WORK INSTRUCTIONS: Identify each line in the listing below that contains the string "timeout", and copy those lines. Case counts when matching.

INFORMATION SUPPLIED:

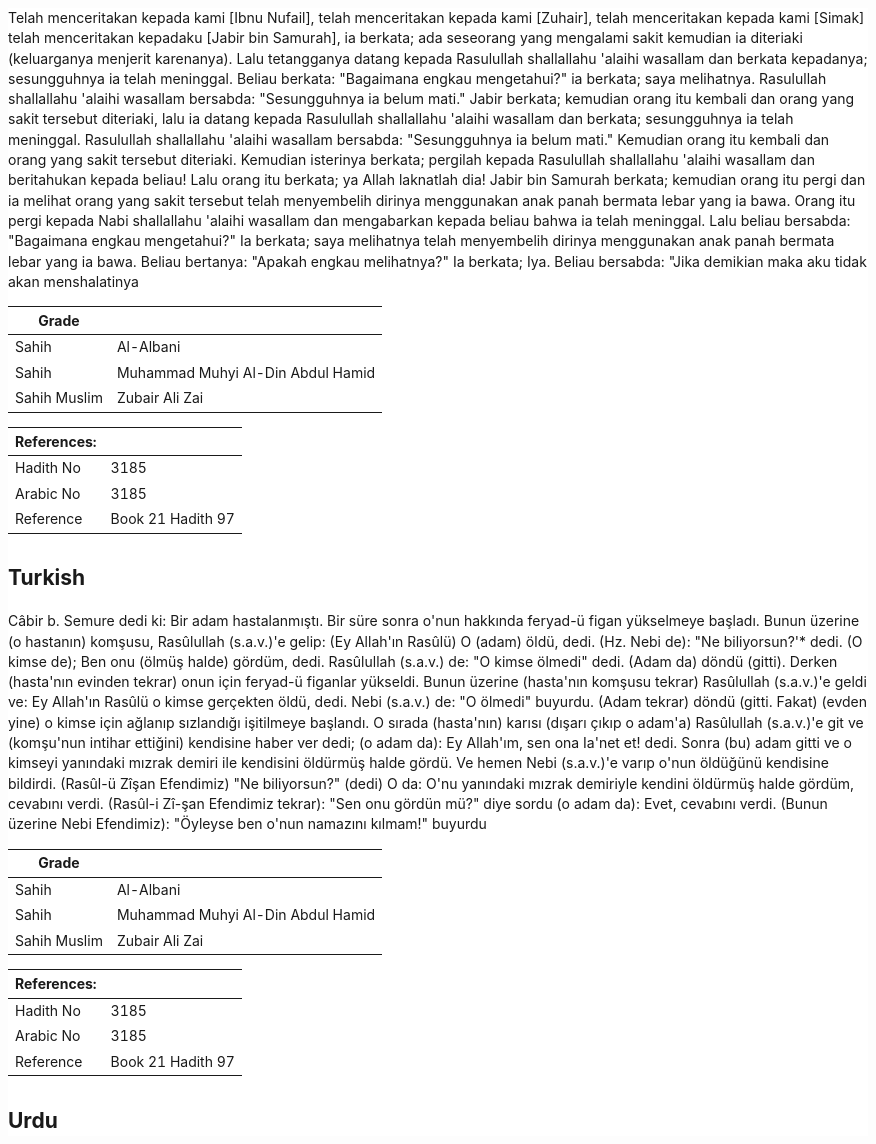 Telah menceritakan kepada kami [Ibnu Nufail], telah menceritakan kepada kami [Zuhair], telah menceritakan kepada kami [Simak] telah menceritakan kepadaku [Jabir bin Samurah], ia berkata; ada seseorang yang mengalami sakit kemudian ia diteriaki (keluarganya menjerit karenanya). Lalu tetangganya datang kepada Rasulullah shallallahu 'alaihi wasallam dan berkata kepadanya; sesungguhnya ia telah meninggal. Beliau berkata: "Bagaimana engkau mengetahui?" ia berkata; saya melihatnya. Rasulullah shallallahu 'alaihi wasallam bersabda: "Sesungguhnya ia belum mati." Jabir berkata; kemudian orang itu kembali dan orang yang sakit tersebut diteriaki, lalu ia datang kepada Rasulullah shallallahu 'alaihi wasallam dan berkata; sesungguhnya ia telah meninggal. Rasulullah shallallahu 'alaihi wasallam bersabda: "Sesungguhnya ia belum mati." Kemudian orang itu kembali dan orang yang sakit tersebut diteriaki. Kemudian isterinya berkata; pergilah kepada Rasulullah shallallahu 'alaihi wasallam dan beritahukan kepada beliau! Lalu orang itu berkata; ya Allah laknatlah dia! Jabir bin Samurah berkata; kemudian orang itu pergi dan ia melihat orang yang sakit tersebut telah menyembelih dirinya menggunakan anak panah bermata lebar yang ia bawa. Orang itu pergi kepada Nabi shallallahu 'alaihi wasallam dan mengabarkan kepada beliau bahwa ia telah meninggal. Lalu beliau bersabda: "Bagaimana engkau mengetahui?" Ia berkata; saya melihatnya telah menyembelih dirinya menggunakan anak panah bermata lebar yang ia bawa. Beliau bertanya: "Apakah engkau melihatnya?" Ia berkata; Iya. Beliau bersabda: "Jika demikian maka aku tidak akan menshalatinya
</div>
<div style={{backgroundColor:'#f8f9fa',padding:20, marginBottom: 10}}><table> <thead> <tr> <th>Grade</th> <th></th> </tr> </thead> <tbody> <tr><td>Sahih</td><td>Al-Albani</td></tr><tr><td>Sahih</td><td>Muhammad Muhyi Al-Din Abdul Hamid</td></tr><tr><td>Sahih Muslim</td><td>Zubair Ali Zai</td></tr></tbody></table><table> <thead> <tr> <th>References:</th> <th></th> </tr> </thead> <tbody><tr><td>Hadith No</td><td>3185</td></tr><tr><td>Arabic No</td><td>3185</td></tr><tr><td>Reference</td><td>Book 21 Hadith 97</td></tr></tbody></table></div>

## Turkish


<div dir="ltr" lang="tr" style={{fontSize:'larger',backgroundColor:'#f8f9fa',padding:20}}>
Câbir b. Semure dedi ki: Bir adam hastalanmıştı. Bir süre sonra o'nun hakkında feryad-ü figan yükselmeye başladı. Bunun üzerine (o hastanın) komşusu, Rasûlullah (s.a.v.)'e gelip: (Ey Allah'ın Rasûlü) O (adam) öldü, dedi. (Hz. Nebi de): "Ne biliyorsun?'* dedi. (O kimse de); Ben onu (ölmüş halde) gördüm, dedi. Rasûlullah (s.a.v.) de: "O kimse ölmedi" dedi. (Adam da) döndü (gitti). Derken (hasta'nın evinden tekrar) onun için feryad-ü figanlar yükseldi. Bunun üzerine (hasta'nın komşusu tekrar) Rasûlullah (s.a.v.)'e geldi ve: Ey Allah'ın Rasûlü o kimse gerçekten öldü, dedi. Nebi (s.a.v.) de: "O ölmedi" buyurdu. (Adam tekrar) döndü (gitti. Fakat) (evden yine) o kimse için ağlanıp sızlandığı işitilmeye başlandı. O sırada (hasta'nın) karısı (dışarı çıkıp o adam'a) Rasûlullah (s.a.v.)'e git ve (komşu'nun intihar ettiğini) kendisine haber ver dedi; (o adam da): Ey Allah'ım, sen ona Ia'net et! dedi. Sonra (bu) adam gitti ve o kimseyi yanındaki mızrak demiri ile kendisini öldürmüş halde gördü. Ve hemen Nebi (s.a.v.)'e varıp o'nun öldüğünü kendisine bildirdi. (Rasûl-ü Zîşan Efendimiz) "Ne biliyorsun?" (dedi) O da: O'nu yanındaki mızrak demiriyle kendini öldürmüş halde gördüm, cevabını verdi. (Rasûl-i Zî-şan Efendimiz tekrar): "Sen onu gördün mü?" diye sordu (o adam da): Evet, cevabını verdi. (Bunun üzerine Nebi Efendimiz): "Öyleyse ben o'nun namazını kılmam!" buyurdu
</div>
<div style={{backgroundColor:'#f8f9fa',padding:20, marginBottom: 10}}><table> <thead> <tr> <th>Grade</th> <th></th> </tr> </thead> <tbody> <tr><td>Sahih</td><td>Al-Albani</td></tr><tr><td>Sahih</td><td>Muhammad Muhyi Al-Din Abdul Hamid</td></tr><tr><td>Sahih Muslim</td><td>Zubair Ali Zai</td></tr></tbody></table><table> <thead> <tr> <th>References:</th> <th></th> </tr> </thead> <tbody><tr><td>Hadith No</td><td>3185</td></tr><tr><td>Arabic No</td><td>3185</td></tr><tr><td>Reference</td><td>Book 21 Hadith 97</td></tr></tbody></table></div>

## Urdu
* * *
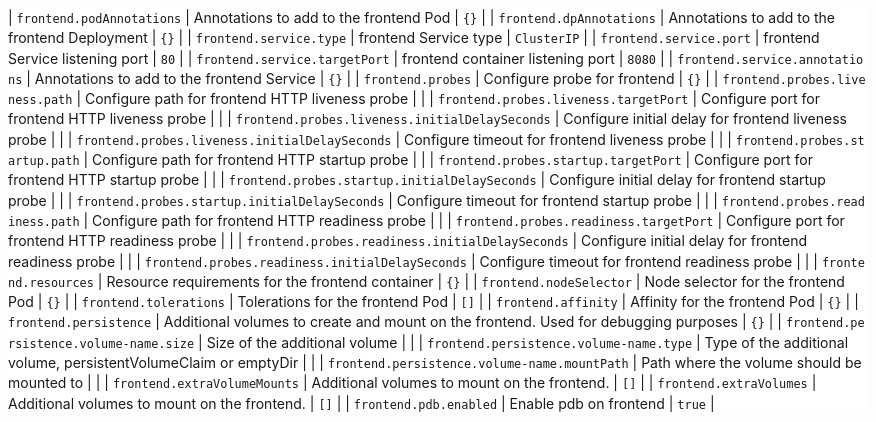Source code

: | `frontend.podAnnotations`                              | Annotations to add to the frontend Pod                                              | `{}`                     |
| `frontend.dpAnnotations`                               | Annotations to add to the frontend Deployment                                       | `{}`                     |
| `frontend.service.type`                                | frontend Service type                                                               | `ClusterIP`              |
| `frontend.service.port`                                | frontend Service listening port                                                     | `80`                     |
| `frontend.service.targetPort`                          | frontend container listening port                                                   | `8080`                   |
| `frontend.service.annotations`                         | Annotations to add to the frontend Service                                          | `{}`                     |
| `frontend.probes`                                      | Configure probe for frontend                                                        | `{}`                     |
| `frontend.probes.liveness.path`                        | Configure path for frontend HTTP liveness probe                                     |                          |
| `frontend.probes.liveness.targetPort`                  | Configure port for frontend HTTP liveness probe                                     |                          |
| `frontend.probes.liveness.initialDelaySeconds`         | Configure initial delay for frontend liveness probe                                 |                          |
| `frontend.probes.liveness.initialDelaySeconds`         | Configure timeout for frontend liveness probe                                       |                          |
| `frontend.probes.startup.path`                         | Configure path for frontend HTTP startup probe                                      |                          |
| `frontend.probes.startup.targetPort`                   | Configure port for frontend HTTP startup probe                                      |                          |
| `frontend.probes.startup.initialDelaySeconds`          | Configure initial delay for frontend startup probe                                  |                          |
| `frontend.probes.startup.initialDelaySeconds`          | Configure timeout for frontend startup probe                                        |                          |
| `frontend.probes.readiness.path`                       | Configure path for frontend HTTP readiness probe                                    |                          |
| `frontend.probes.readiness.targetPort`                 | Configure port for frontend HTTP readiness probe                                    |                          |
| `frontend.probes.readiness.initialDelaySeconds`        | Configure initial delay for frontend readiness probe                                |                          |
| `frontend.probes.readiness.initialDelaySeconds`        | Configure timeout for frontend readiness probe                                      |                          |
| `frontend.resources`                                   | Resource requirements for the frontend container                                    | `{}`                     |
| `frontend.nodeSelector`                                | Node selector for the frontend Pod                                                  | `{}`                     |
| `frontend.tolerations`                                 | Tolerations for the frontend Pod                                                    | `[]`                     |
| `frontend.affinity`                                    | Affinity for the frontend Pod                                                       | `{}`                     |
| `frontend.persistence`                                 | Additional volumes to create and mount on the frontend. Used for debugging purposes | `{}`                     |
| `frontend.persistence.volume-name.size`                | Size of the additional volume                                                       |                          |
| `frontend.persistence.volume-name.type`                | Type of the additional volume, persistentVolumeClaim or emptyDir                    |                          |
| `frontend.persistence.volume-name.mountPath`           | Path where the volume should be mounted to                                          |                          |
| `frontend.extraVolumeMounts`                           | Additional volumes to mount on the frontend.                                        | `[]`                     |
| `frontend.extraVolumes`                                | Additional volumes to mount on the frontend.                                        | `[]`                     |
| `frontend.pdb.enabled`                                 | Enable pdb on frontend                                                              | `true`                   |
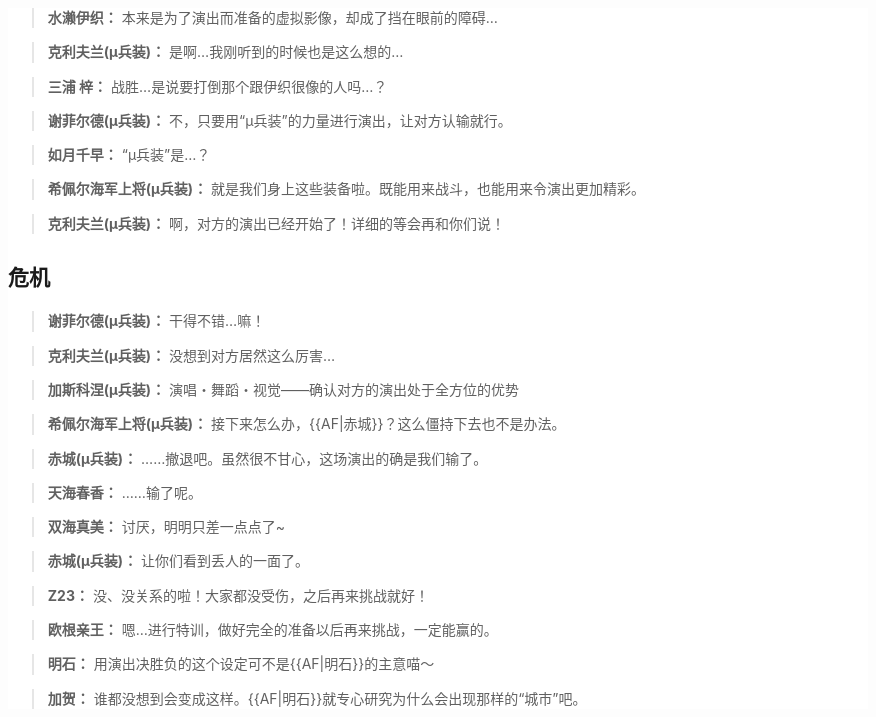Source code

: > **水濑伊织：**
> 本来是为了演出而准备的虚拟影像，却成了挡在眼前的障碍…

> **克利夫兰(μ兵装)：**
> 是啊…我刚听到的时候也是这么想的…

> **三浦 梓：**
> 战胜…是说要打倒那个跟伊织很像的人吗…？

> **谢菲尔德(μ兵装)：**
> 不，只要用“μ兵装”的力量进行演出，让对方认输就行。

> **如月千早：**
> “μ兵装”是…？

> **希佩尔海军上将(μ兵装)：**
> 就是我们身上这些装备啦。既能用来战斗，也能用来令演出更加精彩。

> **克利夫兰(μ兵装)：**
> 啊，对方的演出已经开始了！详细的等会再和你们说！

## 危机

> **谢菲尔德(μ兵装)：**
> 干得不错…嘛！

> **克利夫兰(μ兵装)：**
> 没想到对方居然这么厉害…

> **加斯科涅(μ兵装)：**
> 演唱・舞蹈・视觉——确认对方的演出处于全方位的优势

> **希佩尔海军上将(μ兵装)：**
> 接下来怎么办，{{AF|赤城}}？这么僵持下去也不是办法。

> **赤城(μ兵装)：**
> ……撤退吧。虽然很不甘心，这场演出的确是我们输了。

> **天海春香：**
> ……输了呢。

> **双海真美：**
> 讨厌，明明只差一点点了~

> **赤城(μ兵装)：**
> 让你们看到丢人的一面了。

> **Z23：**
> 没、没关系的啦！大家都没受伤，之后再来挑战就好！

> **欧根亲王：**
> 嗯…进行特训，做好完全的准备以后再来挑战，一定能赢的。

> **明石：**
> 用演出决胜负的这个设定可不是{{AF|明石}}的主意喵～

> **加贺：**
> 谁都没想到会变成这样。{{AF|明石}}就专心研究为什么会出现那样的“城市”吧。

SOLUTION FOR THIS EXERCISE:
| `frontend.probes.liveness.initialDelaySeconds`         | Configure timeout for frontend liveness probe                                       |                          |
| `frontend.probes.startup.initialDelaySeconds`          | Configure timeout for frontend startup probe                                        |                          |
| `frontend.probes.readiness.initialDelaySeconds`        | Configure timeout for frontend readiness probe                                      |                          |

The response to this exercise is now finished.